AUTOSAR (AUTomotive Open System ARchitecture) – Founded in 2003, AUTOSAR is a “worldwide development partnership of vehicle manufacturers, suppliers, service providers and companies from the automotive electronics, semiconductor and software industry.” The association aims to standardize the software architecture for automotive electronic control units. This creates the opportunity to automate software testing which should result in improved software quality and reliability.
Functional Safety – Safety in autonomous driving is of the utmost importance and is key to trustworthiness. Functional Safety relates to a system or its components operating correctly in response to inputs, including the detection, mitigation, and/or correction of malfunctions.
Cybersecurity – Trustworthiness cannot be realized without a strong foundation in cyber security. Though systems may be designed for safety, resilience, and reliability, the public may experience havoc and hazards if those systems are compromised by a malicious series of attacks. Cyber security provides the basis for assuring the integrity of the safety, reliability, resilience, and privacy characteristics of automotive systems.
Model-Based Development – Simulation of on-road vehicles scenarios is essential to validation of self-driving vehicles. Developing software to simulate real-life environments allows testing to be done on the computer rather than on the road.
Application Lifecycle Management – ALM encompasses the methods and processes through which software is developed, managed, and controlled.

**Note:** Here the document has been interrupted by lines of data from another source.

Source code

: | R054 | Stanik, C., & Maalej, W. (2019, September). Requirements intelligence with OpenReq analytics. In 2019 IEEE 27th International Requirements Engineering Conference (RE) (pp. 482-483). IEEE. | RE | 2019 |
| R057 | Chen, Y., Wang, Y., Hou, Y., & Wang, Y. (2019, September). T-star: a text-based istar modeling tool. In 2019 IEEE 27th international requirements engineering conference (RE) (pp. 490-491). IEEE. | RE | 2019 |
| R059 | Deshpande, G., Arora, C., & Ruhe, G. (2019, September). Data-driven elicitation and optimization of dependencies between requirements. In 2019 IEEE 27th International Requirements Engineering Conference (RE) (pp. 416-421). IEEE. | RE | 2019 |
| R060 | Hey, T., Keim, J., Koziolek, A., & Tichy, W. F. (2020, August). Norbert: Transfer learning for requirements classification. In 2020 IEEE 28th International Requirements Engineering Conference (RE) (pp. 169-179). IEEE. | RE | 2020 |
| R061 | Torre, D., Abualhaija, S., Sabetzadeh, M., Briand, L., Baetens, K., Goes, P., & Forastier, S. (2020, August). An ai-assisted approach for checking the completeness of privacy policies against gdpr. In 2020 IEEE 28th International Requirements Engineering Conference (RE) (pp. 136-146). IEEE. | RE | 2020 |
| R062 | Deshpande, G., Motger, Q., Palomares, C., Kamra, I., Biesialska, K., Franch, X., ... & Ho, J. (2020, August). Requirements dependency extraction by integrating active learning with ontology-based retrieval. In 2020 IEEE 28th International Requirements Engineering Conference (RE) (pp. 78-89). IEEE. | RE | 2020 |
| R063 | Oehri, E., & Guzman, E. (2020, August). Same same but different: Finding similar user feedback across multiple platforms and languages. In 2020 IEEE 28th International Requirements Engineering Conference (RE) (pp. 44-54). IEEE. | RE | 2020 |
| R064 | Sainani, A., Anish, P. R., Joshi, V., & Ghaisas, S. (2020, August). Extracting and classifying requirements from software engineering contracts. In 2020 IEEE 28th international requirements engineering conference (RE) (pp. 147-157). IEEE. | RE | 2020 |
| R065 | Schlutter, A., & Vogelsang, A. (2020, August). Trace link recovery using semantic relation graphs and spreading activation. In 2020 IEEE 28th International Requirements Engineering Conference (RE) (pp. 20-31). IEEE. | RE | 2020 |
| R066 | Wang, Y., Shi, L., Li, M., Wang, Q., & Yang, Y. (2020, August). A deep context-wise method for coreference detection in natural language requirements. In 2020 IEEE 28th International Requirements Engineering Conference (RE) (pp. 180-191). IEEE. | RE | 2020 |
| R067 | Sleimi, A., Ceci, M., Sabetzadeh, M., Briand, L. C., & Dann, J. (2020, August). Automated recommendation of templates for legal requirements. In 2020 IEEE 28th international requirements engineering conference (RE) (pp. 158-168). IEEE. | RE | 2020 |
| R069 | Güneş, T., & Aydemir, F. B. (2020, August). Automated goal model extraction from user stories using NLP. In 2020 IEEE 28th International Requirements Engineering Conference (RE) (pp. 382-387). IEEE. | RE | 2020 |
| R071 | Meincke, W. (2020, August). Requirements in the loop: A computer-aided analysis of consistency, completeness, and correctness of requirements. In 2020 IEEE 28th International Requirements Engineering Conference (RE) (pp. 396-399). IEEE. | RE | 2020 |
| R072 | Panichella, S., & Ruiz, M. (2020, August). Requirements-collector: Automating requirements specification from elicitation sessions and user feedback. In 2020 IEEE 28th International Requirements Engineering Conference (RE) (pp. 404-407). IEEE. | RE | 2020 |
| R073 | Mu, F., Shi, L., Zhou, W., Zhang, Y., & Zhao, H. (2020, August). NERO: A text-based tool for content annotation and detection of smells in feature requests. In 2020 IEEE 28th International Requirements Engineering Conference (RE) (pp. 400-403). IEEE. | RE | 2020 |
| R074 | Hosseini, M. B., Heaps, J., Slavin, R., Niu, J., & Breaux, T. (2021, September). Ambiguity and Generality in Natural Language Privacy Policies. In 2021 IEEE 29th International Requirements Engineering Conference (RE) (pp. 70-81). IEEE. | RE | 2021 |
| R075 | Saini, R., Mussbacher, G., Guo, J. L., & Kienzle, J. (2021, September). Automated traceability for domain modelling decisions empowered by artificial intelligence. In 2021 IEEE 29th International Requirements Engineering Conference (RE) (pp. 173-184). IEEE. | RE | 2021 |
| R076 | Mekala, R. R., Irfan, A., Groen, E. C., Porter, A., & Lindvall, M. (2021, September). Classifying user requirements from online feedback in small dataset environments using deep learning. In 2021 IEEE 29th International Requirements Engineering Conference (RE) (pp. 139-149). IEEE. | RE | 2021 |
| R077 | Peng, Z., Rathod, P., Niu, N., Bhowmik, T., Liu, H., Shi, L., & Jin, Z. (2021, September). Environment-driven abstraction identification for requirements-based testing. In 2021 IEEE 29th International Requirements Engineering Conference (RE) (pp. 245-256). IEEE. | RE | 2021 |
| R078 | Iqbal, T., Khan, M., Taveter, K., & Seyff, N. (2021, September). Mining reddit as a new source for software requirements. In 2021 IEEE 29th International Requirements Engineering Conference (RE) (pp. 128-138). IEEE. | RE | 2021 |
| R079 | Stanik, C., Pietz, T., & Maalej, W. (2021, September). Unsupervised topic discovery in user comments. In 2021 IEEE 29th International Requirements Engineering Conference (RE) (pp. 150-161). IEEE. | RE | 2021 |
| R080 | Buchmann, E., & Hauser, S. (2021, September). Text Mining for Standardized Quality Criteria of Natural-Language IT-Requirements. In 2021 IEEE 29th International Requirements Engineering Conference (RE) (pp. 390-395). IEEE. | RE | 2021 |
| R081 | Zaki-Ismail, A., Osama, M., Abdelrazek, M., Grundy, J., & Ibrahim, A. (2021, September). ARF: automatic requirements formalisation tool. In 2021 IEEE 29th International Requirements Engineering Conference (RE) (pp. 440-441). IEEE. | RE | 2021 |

A well-defined ALM system ensures that the development team is efficiently working toward a common goal and that the end user receives software suited for the purpose intended.
Test Systems – With millions of lines of code in AVs, establishment of automated testing systems and processes will be crucial considering the safety-critical environment.
Analytics – Vehicles communicating with each other and back to the design team will produce large amounts of data. Analytics incorporates the storage and interpretation of data and identification of consequential patterns.
Mankind can gain value from AVs, but only if the public perceives that the benefits outweigh the costs and potential hazards. Trust will be central to public acceptance.
To gain that trust, the industry must understand the characteristics of trustworthiness and should align on an ecosystem that can produce vehicles worthy of trust.